Dataset extract:

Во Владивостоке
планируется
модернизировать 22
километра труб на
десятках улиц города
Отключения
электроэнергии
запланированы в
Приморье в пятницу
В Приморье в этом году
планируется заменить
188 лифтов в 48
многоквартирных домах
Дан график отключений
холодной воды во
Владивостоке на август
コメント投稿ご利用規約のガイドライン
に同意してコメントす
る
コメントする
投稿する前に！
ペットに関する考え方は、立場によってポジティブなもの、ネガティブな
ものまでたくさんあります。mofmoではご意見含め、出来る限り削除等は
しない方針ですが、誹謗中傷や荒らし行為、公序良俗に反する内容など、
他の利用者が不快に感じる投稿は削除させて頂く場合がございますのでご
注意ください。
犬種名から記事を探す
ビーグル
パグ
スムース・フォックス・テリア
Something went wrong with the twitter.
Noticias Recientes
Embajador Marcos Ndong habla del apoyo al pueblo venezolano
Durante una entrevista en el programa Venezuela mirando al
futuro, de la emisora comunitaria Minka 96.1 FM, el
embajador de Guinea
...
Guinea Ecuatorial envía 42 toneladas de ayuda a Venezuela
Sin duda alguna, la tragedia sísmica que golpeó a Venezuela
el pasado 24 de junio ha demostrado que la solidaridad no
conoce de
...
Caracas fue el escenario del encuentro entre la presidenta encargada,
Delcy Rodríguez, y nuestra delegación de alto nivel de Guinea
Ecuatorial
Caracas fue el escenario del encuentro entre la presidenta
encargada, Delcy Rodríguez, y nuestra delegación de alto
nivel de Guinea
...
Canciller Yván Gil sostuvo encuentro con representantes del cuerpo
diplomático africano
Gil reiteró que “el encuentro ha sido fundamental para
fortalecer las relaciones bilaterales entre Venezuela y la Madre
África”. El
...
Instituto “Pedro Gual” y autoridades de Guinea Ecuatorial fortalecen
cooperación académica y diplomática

==

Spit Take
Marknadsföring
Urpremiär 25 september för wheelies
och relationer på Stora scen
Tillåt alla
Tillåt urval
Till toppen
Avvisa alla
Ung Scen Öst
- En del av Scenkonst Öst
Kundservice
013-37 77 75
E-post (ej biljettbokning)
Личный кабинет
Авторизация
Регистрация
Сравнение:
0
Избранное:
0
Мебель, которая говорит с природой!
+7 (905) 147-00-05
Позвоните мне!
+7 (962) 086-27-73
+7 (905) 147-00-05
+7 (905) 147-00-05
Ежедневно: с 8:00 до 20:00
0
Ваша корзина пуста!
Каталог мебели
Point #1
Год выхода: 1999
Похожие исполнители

* * *

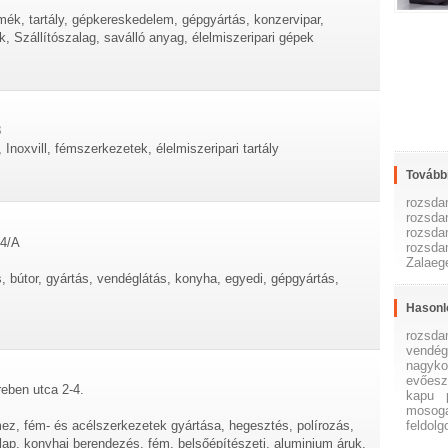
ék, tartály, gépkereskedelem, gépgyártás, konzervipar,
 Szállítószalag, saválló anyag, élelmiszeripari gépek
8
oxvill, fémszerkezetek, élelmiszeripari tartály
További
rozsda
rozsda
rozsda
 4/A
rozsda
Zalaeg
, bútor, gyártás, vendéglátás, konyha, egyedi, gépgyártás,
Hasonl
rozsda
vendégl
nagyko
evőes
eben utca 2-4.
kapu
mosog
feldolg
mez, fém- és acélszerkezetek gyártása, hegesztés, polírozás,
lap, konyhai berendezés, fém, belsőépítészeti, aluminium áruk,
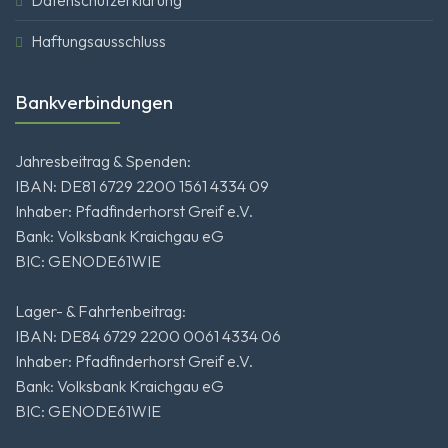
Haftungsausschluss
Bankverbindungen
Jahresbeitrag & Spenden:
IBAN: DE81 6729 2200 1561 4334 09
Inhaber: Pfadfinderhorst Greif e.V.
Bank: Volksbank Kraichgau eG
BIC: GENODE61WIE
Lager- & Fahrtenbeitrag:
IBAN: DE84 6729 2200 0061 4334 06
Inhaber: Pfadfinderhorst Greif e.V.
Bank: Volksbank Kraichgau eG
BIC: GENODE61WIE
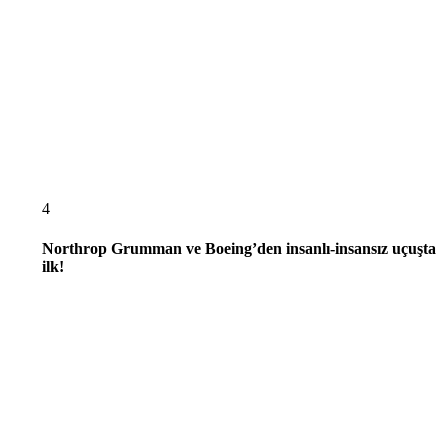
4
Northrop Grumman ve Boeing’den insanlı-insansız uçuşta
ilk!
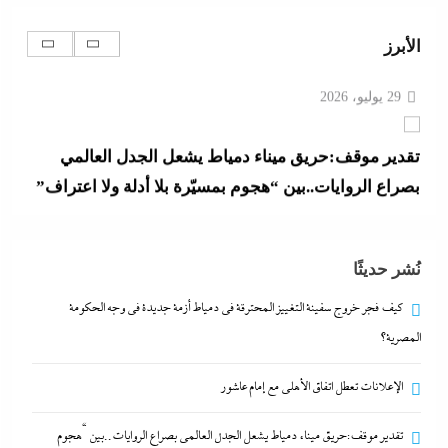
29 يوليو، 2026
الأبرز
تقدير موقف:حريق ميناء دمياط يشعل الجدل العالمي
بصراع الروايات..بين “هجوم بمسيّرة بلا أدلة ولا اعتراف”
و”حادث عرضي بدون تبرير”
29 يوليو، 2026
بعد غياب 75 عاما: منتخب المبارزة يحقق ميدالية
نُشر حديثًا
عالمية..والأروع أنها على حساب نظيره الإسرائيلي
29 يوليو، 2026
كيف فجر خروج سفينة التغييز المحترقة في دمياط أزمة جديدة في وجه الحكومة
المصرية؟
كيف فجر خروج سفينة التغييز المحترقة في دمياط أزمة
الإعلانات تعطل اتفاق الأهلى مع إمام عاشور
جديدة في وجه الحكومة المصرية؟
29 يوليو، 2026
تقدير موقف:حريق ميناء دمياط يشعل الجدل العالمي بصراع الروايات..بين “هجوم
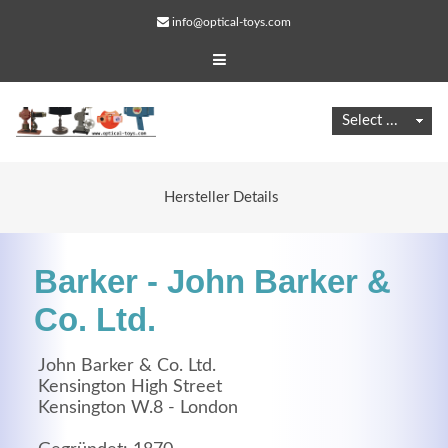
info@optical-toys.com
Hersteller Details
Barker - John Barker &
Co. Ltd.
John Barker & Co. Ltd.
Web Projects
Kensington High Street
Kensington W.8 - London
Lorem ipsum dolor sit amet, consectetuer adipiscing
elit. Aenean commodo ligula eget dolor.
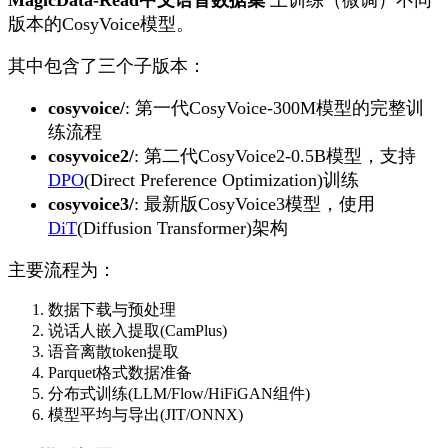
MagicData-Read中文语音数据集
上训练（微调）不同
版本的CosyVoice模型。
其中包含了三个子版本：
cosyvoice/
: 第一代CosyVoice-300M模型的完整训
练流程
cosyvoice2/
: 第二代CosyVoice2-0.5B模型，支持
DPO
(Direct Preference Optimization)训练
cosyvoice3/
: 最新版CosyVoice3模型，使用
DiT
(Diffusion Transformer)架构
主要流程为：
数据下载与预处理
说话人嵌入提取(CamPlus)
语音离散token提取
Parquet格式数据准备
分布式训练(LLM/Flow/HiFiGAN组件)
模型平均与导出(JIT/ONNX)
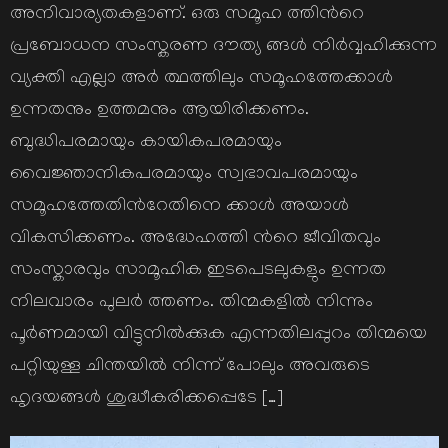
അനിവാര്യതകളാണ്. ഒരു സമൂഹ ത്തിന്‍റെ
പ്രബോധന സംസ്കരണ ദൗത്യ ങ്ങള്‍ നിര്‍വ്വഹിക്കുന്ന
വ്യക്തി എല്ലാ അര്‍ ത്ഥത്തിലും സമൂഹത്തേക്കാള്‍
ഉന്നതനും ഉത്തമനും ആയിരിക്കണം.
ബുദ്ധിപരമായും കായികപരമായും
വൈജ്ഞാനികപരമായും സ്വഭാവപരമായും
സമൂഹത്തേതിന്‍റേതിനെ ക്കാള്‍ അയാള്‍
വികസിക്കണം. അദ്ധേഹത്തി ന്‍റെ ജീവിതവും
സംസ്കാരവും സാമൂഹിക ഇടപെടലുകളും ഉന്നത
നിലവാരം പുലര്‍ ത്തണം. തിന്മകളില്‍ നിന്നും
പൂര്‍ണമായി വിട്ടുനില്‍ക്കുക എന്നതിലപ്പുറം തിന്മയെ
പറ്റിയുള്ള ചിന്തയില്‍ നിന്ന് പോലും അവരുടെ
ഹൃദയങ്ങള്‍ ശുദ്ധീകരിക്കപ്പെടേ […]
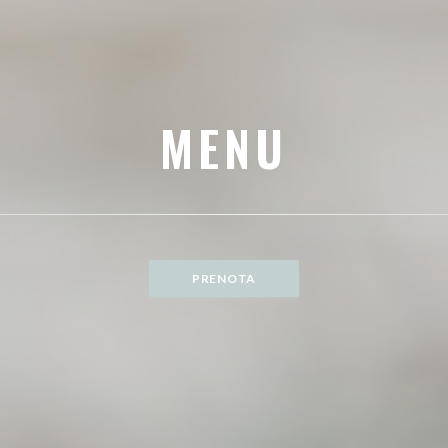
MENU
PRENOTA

Exercise objective: Starting at the line with "Каталог мебели" and ending at the line with "Похожие исполнители", print each line of the listing above exactly, with no other lines.

Solution to this problem:
Каталог мебели
Point #1
Год выхода: 1999
Похожие исполнители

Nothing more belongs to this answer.